**PASSAGE SHOWN**.
▼▼▼
In scratchy Hebrew, I did so and then looked up at him nervously:
” What does it mean?”

He looked into my eyes with an expression of deep tenderness, laid his hand upon mine and said:
” Go to America. But you will return to us.”
And that was all he said as he led me to the door and ushered me from his home.
I raced back to Livnot and ran immediately into the library, desperate to understand the Mekubal’s message. I found Isaiah with an English translation and I opened to the passage. And I gulped hard as I read these words:
” G’d will guide you always, sate your soul in times of drought and strengthen your bones and you will be like a well watered garden and a spring whose water never fails. Age-old ruins shall be rebuilt through you. You will erect generations-old foundations, and they will call you, repairer of the breach, restorer of the paths of habitation.”
It is a passage, I later discovered, read every year on Yom Kippur, the holiest day in the Jewish calendar.
Some of the extraordinary things I experienced in the years immediately following these events I will share in another post in a few weeks time when I return to Israel.
But for now, the last photo included here, will give you a hint of what was to come.

PART III

There is no way of telling the direction life will sometimes lead us. At the age of 25, in July, 1984, I landed in Los Angeles uncertain of my course in life, uncertain of my professional direction, uncertain of my source of income. But very certain of at least one thing: I had to get back to Israel. I had undergone a transformation during my months there and I was going to let nothing stop me from continuing my spiritual and geographical journey.

Over the next two years in Los Angeles, through sheer chance, I would find exciting work, develop important connections in the entertainment industry and discover a community of like minded young people who shared a passion for Jewish life and for Israel. Despite my furious denials, Los Angeles began to look like a very interesting and exciting place to be – full of unexpected surprises.

But niggling at me, a constant itch, was the urge to go back to Israel. I could not get the town of Tzfat – its florid sunsets, its weathered stone buildings and its stately, if tumbledown magnificence, out of my mind. A constant pounding in my conscience drummed out a steady tattoo – return, return, return.

However the drive to return weighed heavily on my relationship with my girlfriend Lisa and very soon my unhappiness with being anchored to L.A., weakened us. It was, after all, my dream to return, not hers. We parted at the end of 1985 and I was alone.

In the summer of 1986, after working and saving for two years, I had enough money for the trip and then some. After a brief visit to Jerusalem I took the first bus I could find to Tzfat and as it meandered through the green hills of the Galilee, the outlines of Tzfat finally came into view, strung like a necklace of pearls around the throat of its mountain. I then felt a knot of emotion rise within me and with my teeth clenched, pledged: “this is my home, this is where I belong, and now I am now going to make it permanent.”
▲▲▲
**SET TASKS**.
A – Answer these from the Tzfat passage:
(i) In what month and year did the narrator land in Los Angeles?
(ii) When did the narrator and Lisa part?
(iii) On what day is the Isaiah passage read every year?
B – Please reproduce the stretch of the Tzfat passage from "But niggling at" through "I was alone.".
You won't need the material that follows the Tzfat passage.

**INFORMATION PROVIDED**.
▼▼▼
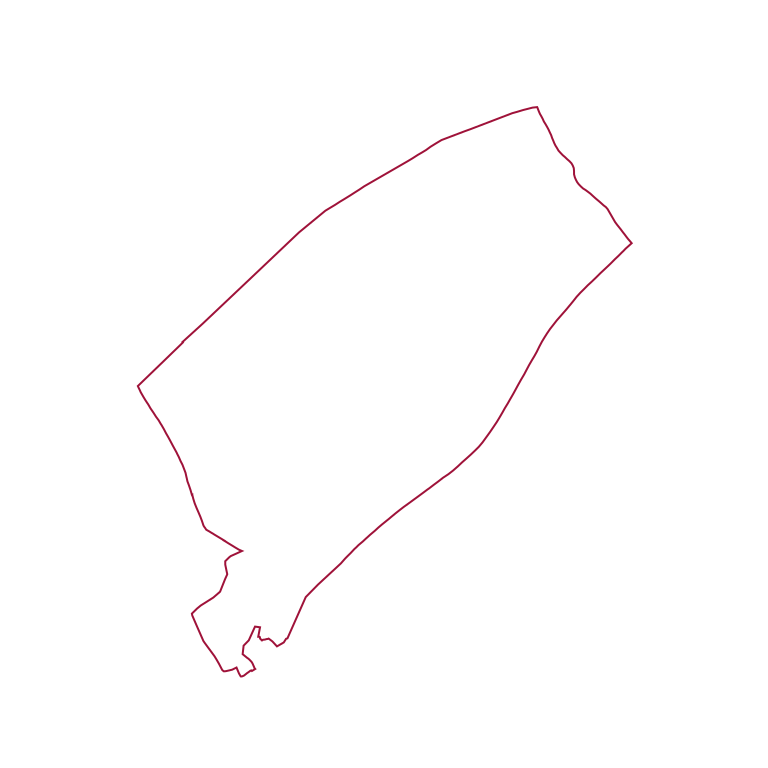 Rada', Al Bayda', Yemen, rotated 240°
{"feature_id": "15242507B79074936513769", "entity_name": "Rada'", "entity_type": "district", "adm_level": 2, "iso_a3": "YEM", "parent_name": "Yemen", "parent_adm1": "Al Bayda'", "projection": "natural_earth1", "projection_center": [44.883, 14.33], "detail": "fine", "context": "isolated", "style": "outline", "palette": "rose", "viewbox_px": 768, "rotation_deg": 240, "n_neighbors": 0, "source": "geoboundaries", "source_scale": "gbopen_adm2", "svg_char_len": 4424}
<svg xmlns="http://www.w3.org/2000/svg" viewBox="0 0 768 768"><g transform="rotate(240 384 384)"><path d="M344.3,158.6L344.0,158.8L340.8,160.5L340.6,160.7L340.0,161.0L338.6,161.7L331.4,165.7L328.3,167.4L328.3,167.2L327.2,167.8L326.5,168.2L324.2,169.4L319.1,172.2L317.2,173.2L313.1,175.5L310.4,177.5L310.5,176.5L311.0,171.1L311.6,165.2L311.3,163.2L309.9,157.9L306.9,156.2L301.5,154.4L297.8,153.2L297.6,153.1L297.2,152.6L294.4,148.7L286.1,138.2L284.4,129.4L283.8,114.6L283.0,109.8L281.2,102.8L279.3,102.2L268.9,101.0L251.7,99.1L249.2,99.3L233.0,101.1L229.1,101.2L225.9,101.2L225.5,101.2L224.3,101.2L217.2,100.9L215.8,101.4L215.4,101.5L215.1,101.9L214.4,103.4L213.5,106.3L212.5,109.7L212.2,114.5L205.9,113.7L203.3,113.7L202.4,113.7L201.8,114.7L201.5,116.7L201.6,117.9L201.7,118.3L201.9,119.8L202.1,121.0L202.1,121.4L202.2,122.5L202.3,123.5L202.5,124.9L202.3,125.9L201.5,126.1L201.6,130.0L202.7,129.8L204.0,130.0L207.6,130.4L209.2,130.4L210.7,130.1L213.1,129.5L213.6,129.3L214.4,129.0L214.8,128.8L214.9,128.7L220.7,126.5L227.6,131.6L229.6,138.7L238.4,151.0L235.3,155.0L229.6,150.1L228.6,149.2L228.0,148.7L227.5,149.5L227.2,149.9L226.7,149.9L225.9,149.5L225.3,149.5L224.7,149.5L224.4,149.7L224.1,149.9L223.4,150.0L223.1,149.9L222.9,150.1L223.0,151.3L222.8,151.8L222.2,153.1L221.8,154.8L221.5,155.4L221.3,156.1L221.2,156.8L217.0,158.6L216.2,158.8L210.3,160.1L210.3,168.0L212.3,171.8L212.2,172.3L212.0,173.2L238.6,209.7L243.3,226.6L250.2,257.0L251.6,261.1L252.3,263.2L253.1,266.1L254.3,270.7L255.9,275.9L256.4,278.3L257.1,280.8L257.3,281.7L258.2,286.9L259.3,291.6L259.5,292.7L260.4,296.7L261.4,302.4L261.5,302.9L262.5,307.3L263.4,312.2L264.4,318.6L264.7,320.6L265.2,323.3L265.3,323.9L266.2,329.2L267.0,334.6L267.7,339.8L268.2,344.9L268.9,351.3L269.6,357.8L270.4,364.9L270.9,368.9L271.0,370.5L271.8,376.6L272.4,381.8L273.3,388.2L273.7,394.7L274.5,400.5L275.8,407.0L277.1,412.4L278.2,417.9L279.5,424.0L280.9,429.8L282.2,434.7L284.2,440.2L286.7,445.8L289.3,451.6L292.1,457.4L294.7,462.7L297.4,467.6L300.2,472.5L302.6,476.5L305.3,481.5L307.9,485.9L308.4,486.8L310.9,491.1L313.4,495.2L315.8,499.1L319.2,504.8L322.3,510.3L324.9,514.4L327.9,519.2L330.6,523.9L333.1,528.4L335.5,532.4L338.8,537.3L341.8,542.1L344.1,546.3L346.3,550.5L348.7,555.5L350.7,560.5L352.7,565.4L354.3,570.1L355.9,574.8L357.5,579.5L359.1,583.8L359.3,584.4L361.2,589.4L363.2,594.4L364.9,599.8L366.2,604.8L367.6,609.8L368.7,614.8L370.2,620.9L371.8,626.9L373.3,633.4L374.9,640.1L376.6,646.3L377.7,651.0L379.1,656.1L379.4,657.5L380.4,660.9L382.1,668.9L385.0,668.4L387.5,667.9L390.4,667.5L393.1,667.2L395.8,666.8L399.2,666.4L402.6,665.9L405.2,665.5L408.7,665.1L409.3,665.1L411.4,665.1L414.7,665.1L417.5,665.1L420.5,665.1L423.6,665.1L426.3,664.6L428.9,663.5L431.7,662.6L434.4,661.7L438.2,660.3L440.6,659.5L443.1,658.7L445.7,657.9L448.3,656.8L451.3,655.5L453.7,654.2L456.5,653.3L459.7,652.5L462.3,652.2L464.8,652.3L467.5,652.6L470.5,653.4L473.5,655.1L476.1,656.3L478.8,656.7L481.4,656.7L484.3,656.0L487.2,655.0L490.0,654.2L492.8,653.2L496.1,652.4L498.9,651.8L502.0,651.8L504.8,651.7L507.7,651.9L510.4,652.3L513.0,652.6L516.0,653.2L518.9,653.4L522.0,653.7L524.9,653.8L528.6,653.8L531.4,653.7L534.2,654.0L536.9,654.1L539.9,654.1L542.5,654.4L545.2,654.8L546.3,655.0L547.2,655.1L549.1,650.8L550.4,646.1L551.7,641.5L553.1,635.5L554.4,630.5L561.5,586.0L562.5,580.5L566.5,555.8L566.5,555.3L566.4,549.4L566.2,542.9L565.6,537.4L565.5,532.6L565.5,527.9L565.2,521.6L565.1,516.2L565.1,510.9L565.1,506.1L565.1,500.1L565.1,494.5L565.1,488.1L565.1,483.3L565.1,476.9L565.1,470.9L565.1,465.7L564.7,460.1L564.5,455.1L564.2,449.0L564.0,442.3L563.9,436.8L563.6,431.2L563.5,424.8L563.4,419.9L557.8,386.3L542.8,323.8L526.9,257.1L521.1,230.4L520.8,230.4L520.5,230.5L519.6,227.0L516.7,215.4L514.7,207.5L514.6,207.1L507.4,178.2L505.3,169.8L503.2,169.6L501.4,169.5L498.5,169.2L496.6,169.2L492.9,169.2L488.6,169.3L487.7,169.4L486.8,169.4L484.4,169.6L479.6,169.6L474.4,170.0L469.6,170.2L465.2,170.7L461.2,170.7L460.0,170.8L454.9,170.8L450.4,170.6L446.5,170.6L446.2,170.6L441.9,170.5L436.6,170.3L432.4,170.2L428.0,170.1L427.4,170.0L423.4,169.8L419.1,169.3L414.9,169.1L410.5,168.4L406.3,167.7L402.2,166.4L401.1,166.1L398.0,165.1L393.8,164.4L388.8,163.4L384.4,162.3L383.9,162.2L383.9,162.6L383.7,162.5L379.8,161.4L375.3,160.4L370.4,159.7L365.9,159.2L360.9,158.6L356.6,157.9L351.7,156.9L351.1,156.9L350.4,156.9L348.8,157.1L346.7,157.2L344.3,158.6Z" fill="none" stroke="#9f1239" stroke-width="2"/></g></svg>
▲▲▲
**ANSWER SET**.
A –
(i) July 1984
(ii) At the end of 1985
(iii) Yom Kippur

B –
But niggling at me, a constant itch, was the urge to go back to Israel. I could not get the town of Tzfat – its florid sunsets, its weathered stone buildings and its stately, if tumbledown magnificence, out of my mind. A constant pounding in my conscience drummed out a steady tattoo – return, return, return.

However the drive to return weighed heavily on my relationship with my girlfriend Lisa and very soon my unhappiness with being anchored to L.A., weakened us. It was, after all, my dream to return, not hers. We parted at the end of 1985 and I was alone.